● HAL YANG DIMINTA:
**a.** Alihbahasakan kalimat dari teks tentang Bakoel Koffie ini ke dalam bahasa Inggris: "Logo yang diperkenalkan adalah perempuan berkain batik menyunggi bakul bambu."
**b.** Teruskan teks tentang Bakoel Koffie mulai dari kalimat terakhir yang tercantum.

● DOKUMEN:
_ _ _ _ _
Foto keluarga tahun 1950-an, Liauw Tek Sun duduk di tengah berdasi, Deret terdepan: Darmawan Widjaja ke-3 dari kiri pakai suspender, Rudy ke-2 dr kanan. (Dok. Syenny Widjaja)
Foto keluarga tahun 1950-an, Liauw Tek Sun duduk di tengah berdasi, Deret terdepan: Darmawan Widjaja ke-3 dari kiri pakai suspender, Rudy ke-2 dr kanan. (Dok. Syenny Widjaja)

Pada 1989, anak Darmawan Widjaja, yaitu Syenny dan Hendra Widjaja, meneruskan usaha keluarga tersebut dengan menggunakan merek Bakoel Koffie sebagai nama toko kopi mereka. Logo yang diperkenalkan adalah perempuan berkain batik menyunggi bakul bambu. Logo ini sedikit berbeda dengan logo Warung Tinggi.
_ _ _ _ _
[Entri data tersimpan]
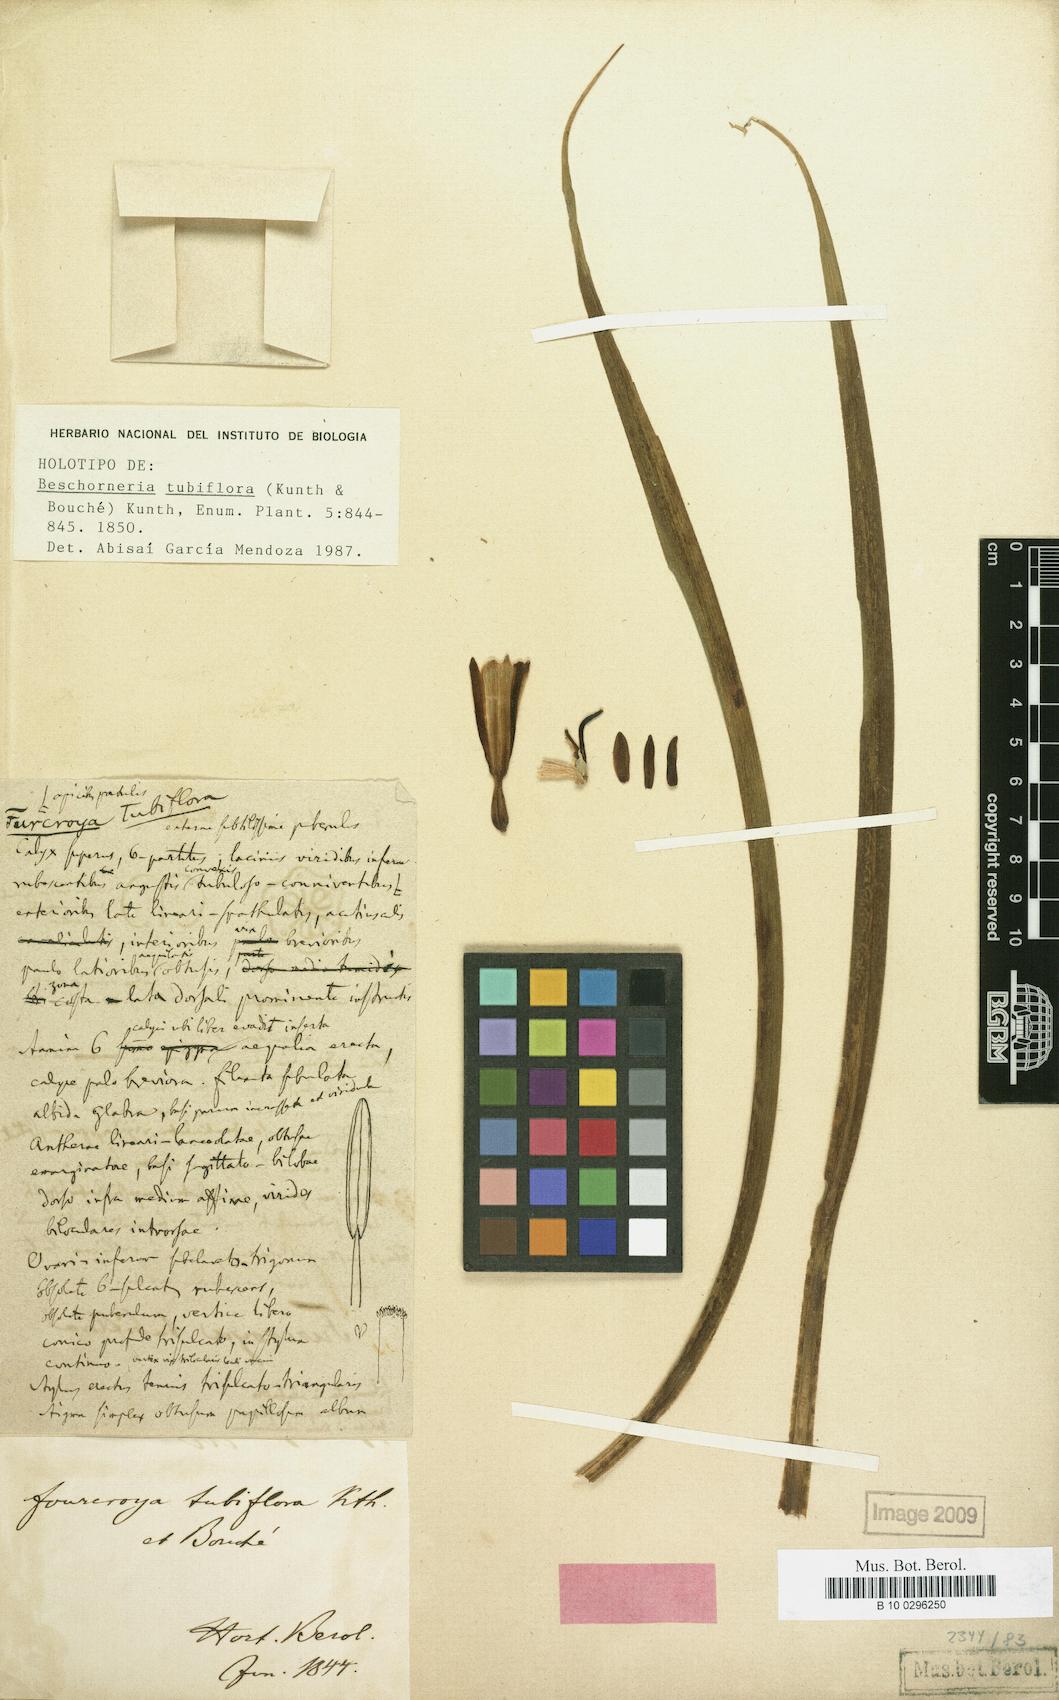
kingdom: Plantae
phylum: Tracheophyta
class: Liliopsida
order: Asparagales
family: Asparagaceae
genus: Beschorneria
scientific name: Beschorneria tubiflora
_ _ _ _ _
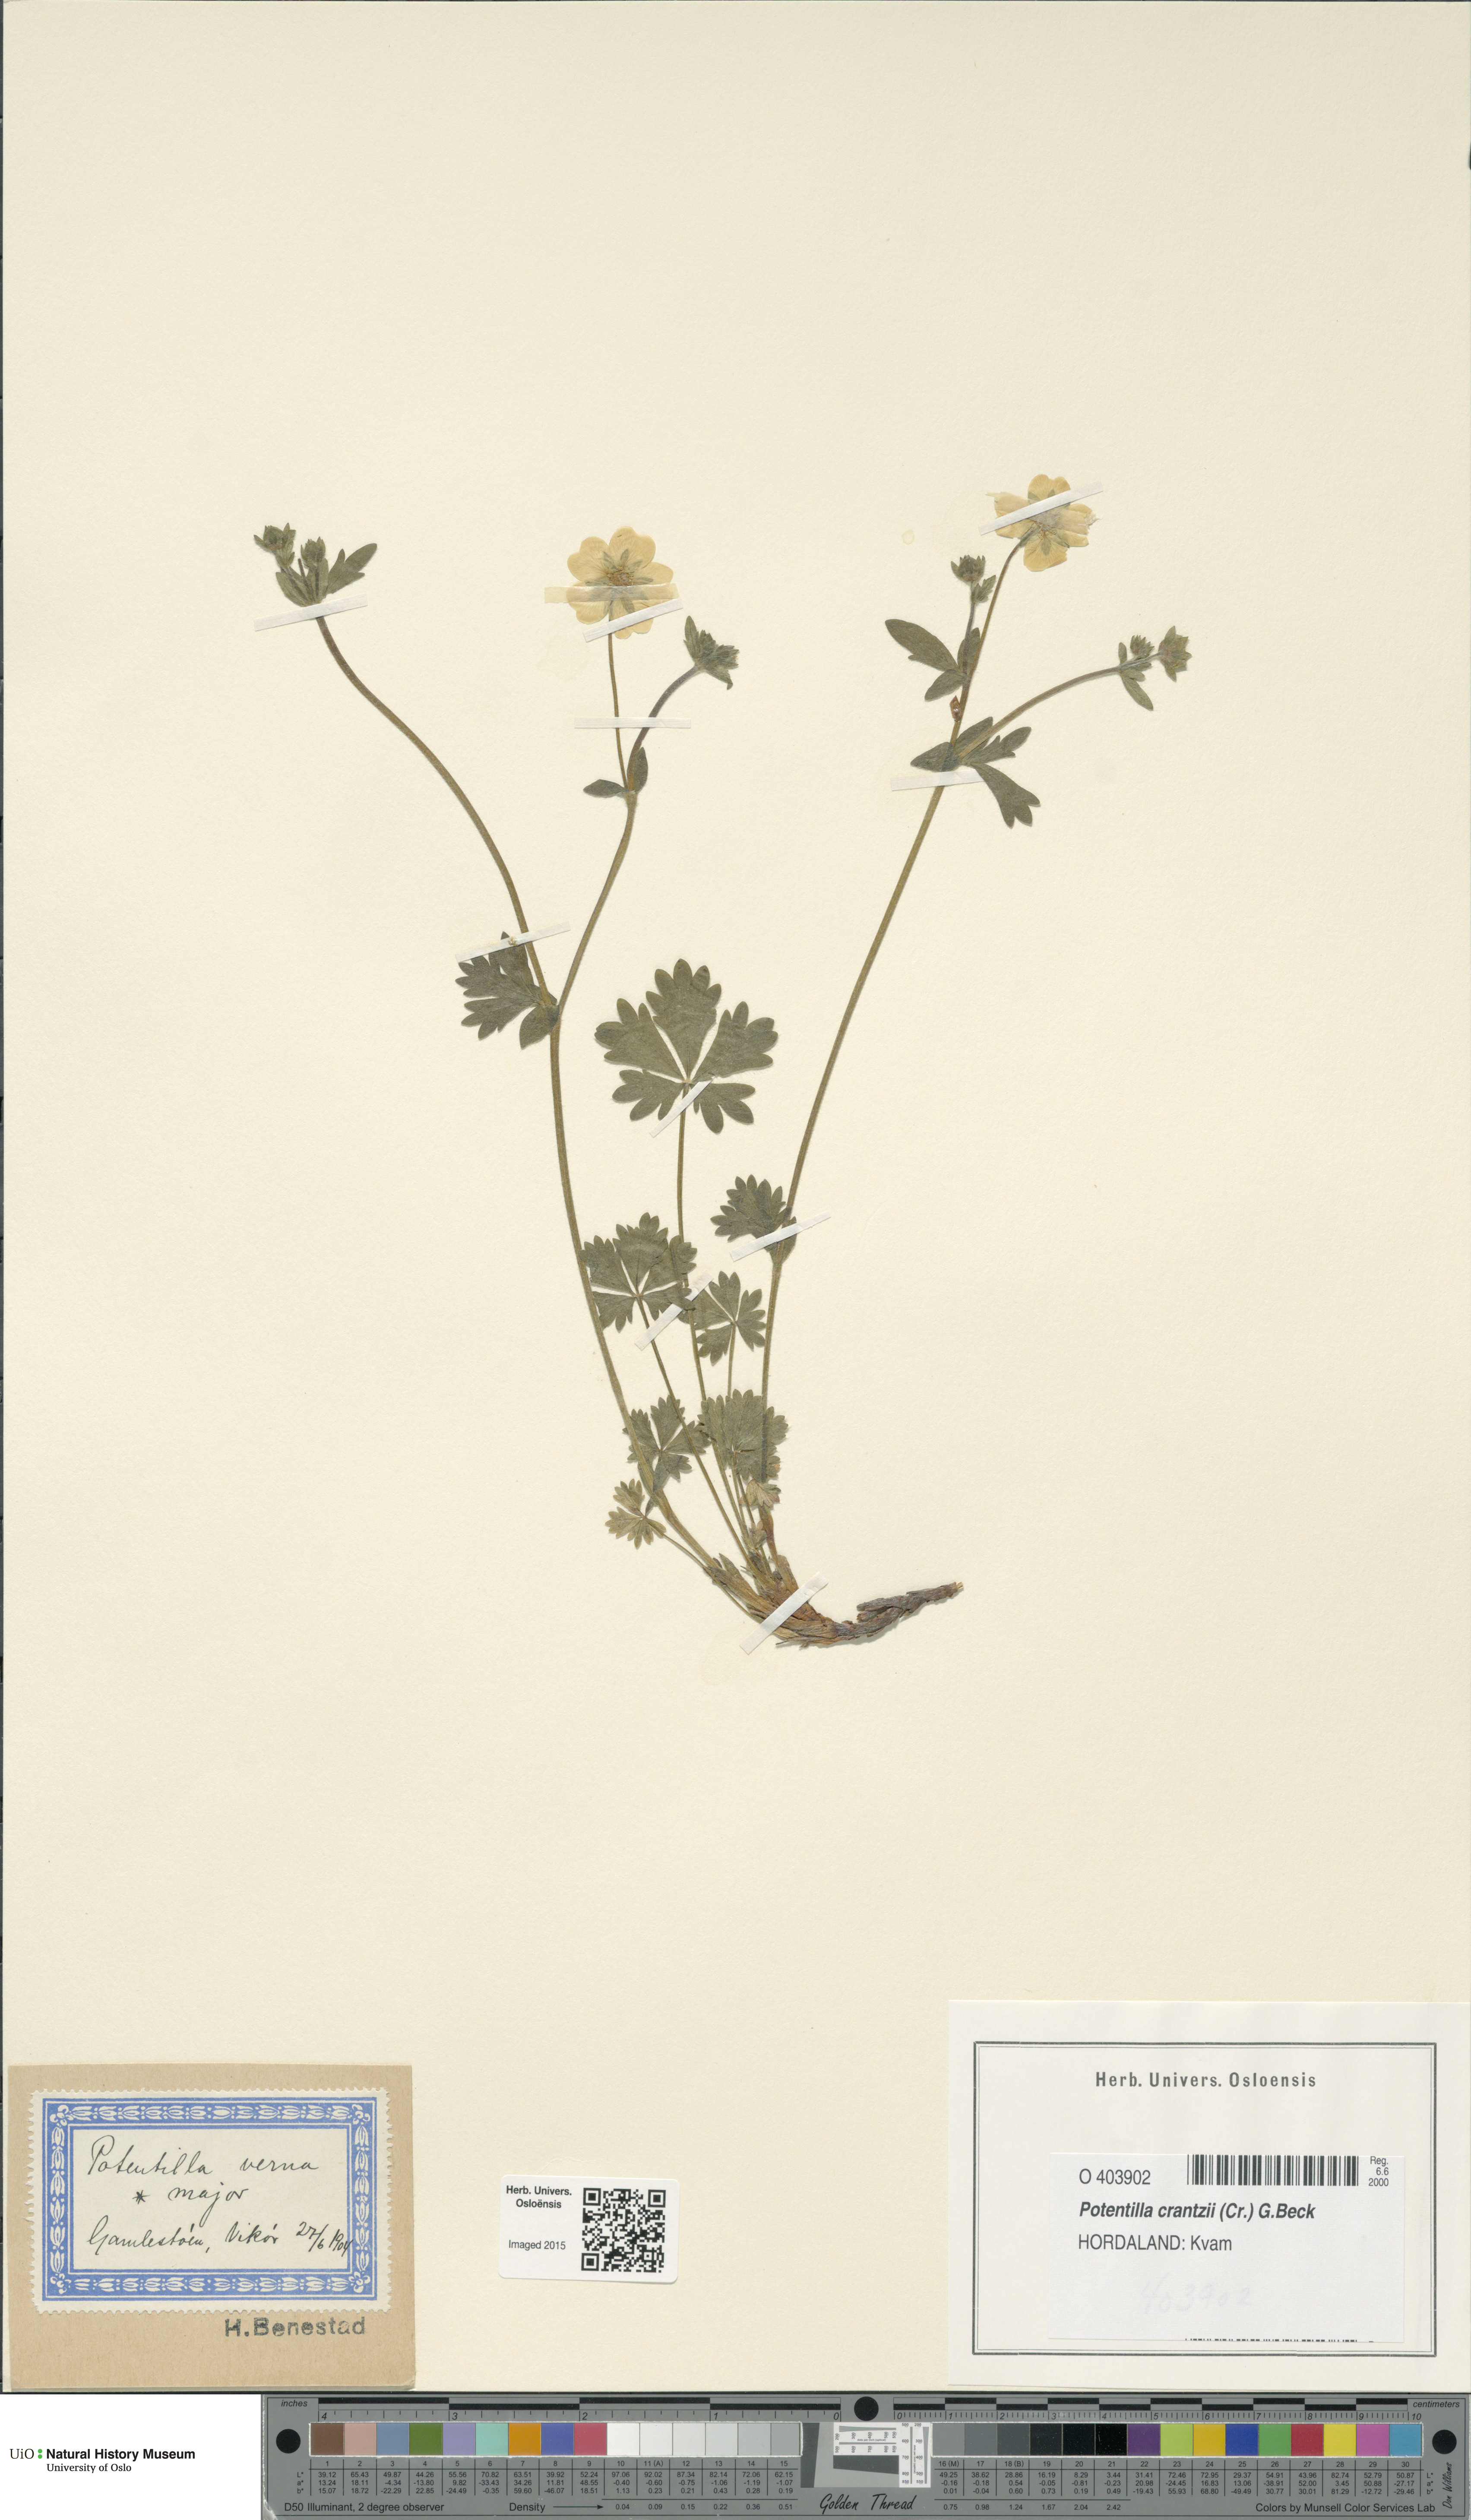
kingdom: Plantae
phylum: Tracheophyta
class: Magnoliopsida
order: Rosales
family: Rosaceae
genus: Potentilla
_ _ _ _ _
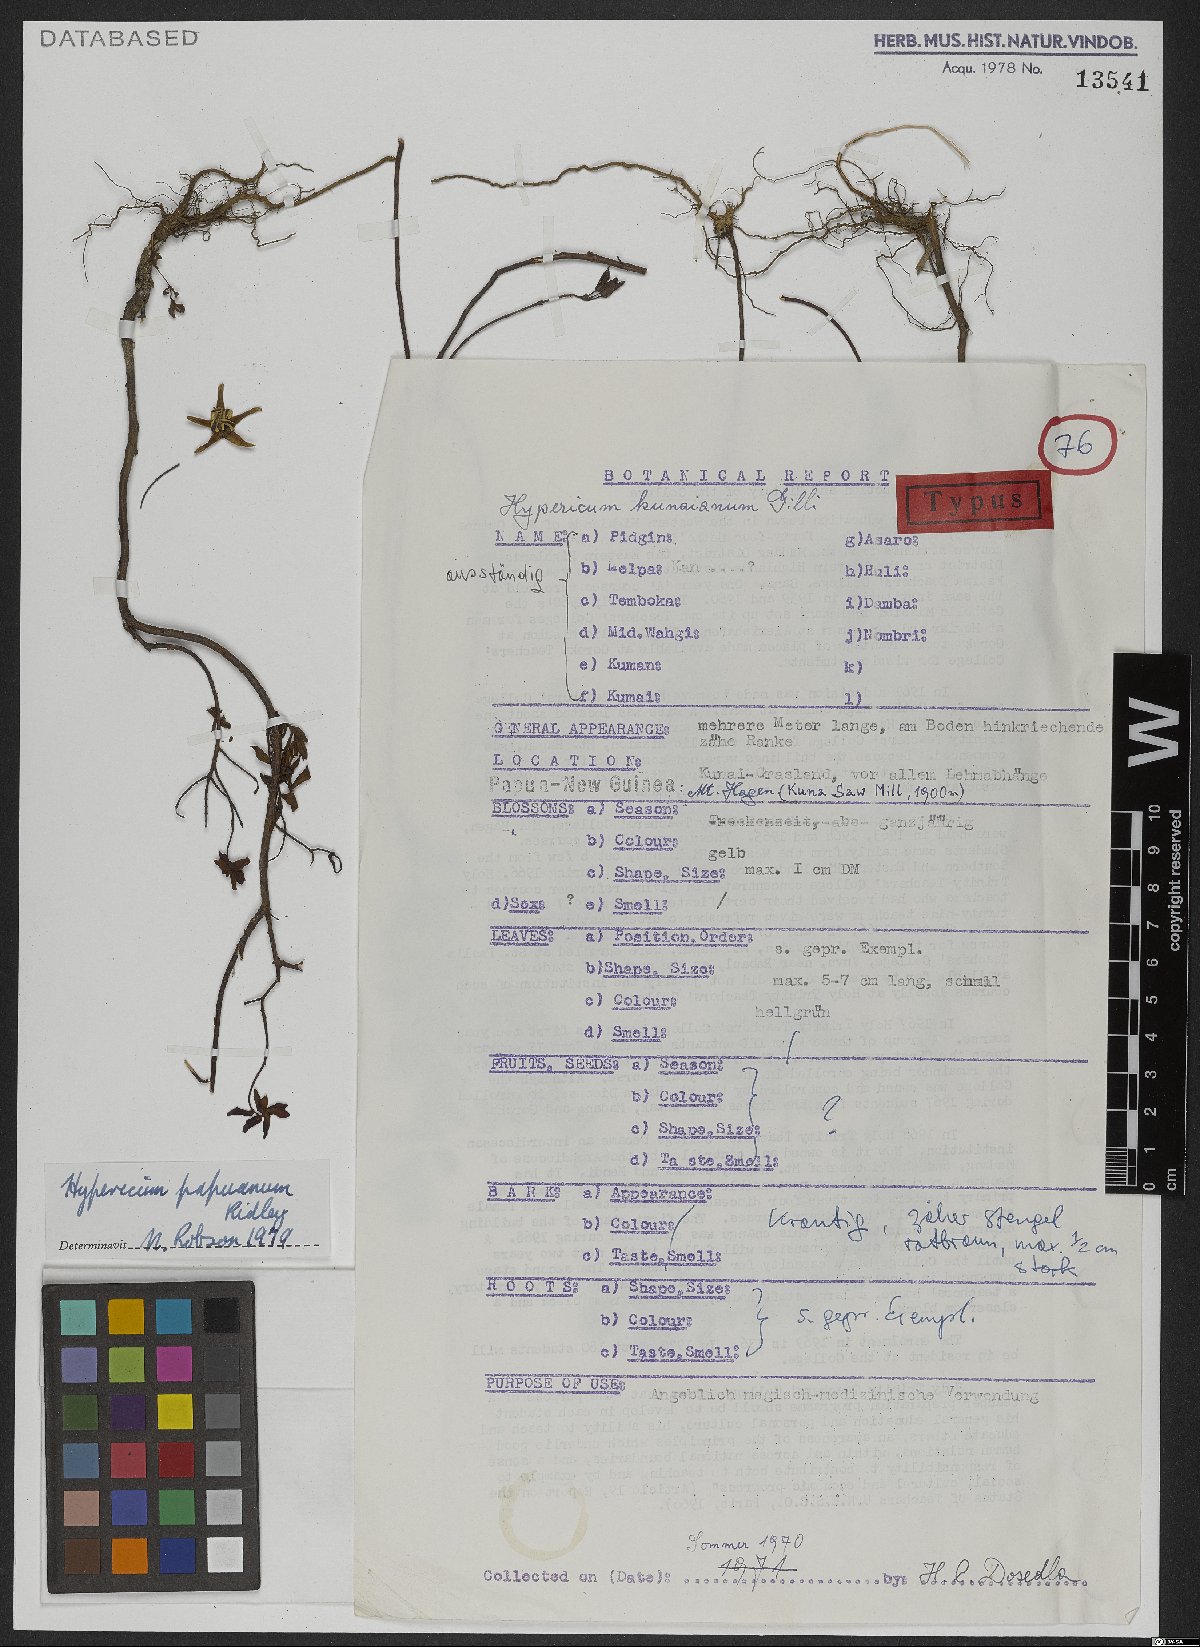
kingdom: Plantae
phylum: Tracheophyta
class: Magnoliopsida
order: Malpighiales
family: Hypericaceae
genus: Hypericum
_ _ _ _ _
● JAWABAN PER TUGAS:
**a.** The logo that was introduced was a woman in a batik cloth carrying a bamboo basket on her head.

**b.**
“Saya lahir dan dibesarkan di Hayam Wuruk 56-57. Itu sebabnya saya sangat terinspirasi untuk meneruskan ‘garis kopi’ selain tahu Tek Sun Ho akan habis kalau tidak ada yang meneruskan.”

Syenny keluar dari pekerjaannya di bagian marketing Coca Cola (1997 – 2000) setelah sebelumnya di Unilever (1994 – 1997). Talentanya me-manage merek terbukti berhasil untuk tiga produk pembersih keluaran Unilever serta minuman teh dalam botol dan relaunching brand architecture minuman soda keluaran Coca Cola melalui kampanye besar-besaran, termasuk festival musik anak muda.

Baca juga Ashadi, Artisan Pisau dari Parakan

Butuh setahun bagi Syenny dan Hendra yang berlatar belakang ekonomi, menyiapkan lahirnya Bakoel Koffie, mulai dari membuat riset, proposal,  business plan, hingga meyakinkan ayah mereka.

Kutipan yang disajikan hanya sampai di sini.